What this means for me:
McCulley points out that in the stories of Ruth and Rebecca in the Bible, it was God who brought each of those women their spouses. They didn't have to hunt. They were simply living faithfully to the Lord and serving others and then BOOM! God did the work. HE organized the situations of their meeting and falling in love. Raunikar wisely says "We can trust God to arrange those circumstances." I don't have to get nervous like John Mayer's lonely paranoia in Love Song for No One: "I could have met you in a sandbox/I could have passed you on the sidewalk/Could I have missed my chance and watched you walk away?" My life is in God's hands. I didn't miss my chance...

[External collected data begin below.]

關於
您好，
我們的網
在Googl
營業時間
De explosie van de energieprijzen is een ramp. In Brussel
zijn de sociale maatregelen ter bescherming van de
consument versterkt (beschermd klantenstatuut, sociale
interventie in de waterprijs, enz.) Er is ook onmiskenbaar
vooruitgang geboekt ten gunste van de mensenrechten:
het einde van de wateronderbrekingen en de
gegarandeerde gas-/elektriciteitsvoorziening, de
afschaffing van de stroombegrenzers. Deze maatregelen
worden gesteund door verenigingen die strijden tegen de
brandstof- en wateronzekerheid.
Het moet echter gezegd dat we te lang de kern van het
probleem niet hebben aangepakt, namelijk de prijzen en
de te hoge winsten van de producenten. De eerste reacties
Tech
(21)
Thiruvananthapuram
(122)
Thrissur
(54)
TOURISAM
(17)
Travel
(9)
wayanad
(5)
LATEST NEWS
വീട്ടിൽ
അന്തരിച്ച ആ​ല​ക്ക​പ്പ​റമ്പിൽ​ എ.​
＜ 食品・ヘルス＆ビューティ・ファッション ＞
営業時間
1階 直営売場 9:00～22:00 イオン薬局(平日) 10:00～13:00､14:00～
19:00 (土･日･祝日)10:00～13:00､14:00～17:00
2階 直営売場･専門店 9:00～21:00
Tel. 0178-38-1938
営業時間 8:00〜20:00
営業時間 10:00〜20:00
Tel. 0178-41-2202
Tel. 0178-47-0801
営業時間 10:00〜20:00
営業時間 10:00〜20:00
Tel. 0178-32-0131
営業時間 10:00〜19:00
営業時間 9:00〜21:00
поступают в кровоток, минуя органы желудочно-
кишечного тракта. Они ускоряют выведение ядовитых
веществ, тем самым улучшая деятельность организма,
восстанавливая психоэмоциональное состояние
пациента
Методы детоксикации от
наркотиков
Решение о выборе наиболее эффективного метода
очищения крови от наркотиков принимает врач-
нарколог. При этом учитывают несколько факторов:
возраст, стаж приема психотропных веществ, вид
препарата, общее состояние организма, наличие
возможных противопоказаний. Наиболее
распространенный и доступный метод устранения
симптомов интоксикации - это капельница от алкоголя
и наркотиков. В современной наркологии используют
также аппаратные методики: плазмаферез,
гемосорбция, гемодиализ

(As an inspiring aside, last month, one of my single male friends reminded me that God is FAR MORE invested in seeing me and my future spouse come together than I am. It seems impossible, but God's view of marriage is much, much more significant than mine--He is more excited than I am to bring a marriage to pass!)

On waiting:

"Waitingfaith is a high form of worship…God delivers His servants in ways that have them exercising their faith" (Charles Spurgeon).

What this means for me:
Am I living my days in fear (anxiety over whether or not God is gonna "get it right") or in faith that He WILL? Am I making the most of this wait by using it to deepen my trust in the Lord and His goodness? Am I exercising my faith by believing even though I don't see circumstances changing?

If waiting is worship, let me do it with everything within me: Eyes fixed on Him, with a grateful & joyful spirit, ever proclaiming His name.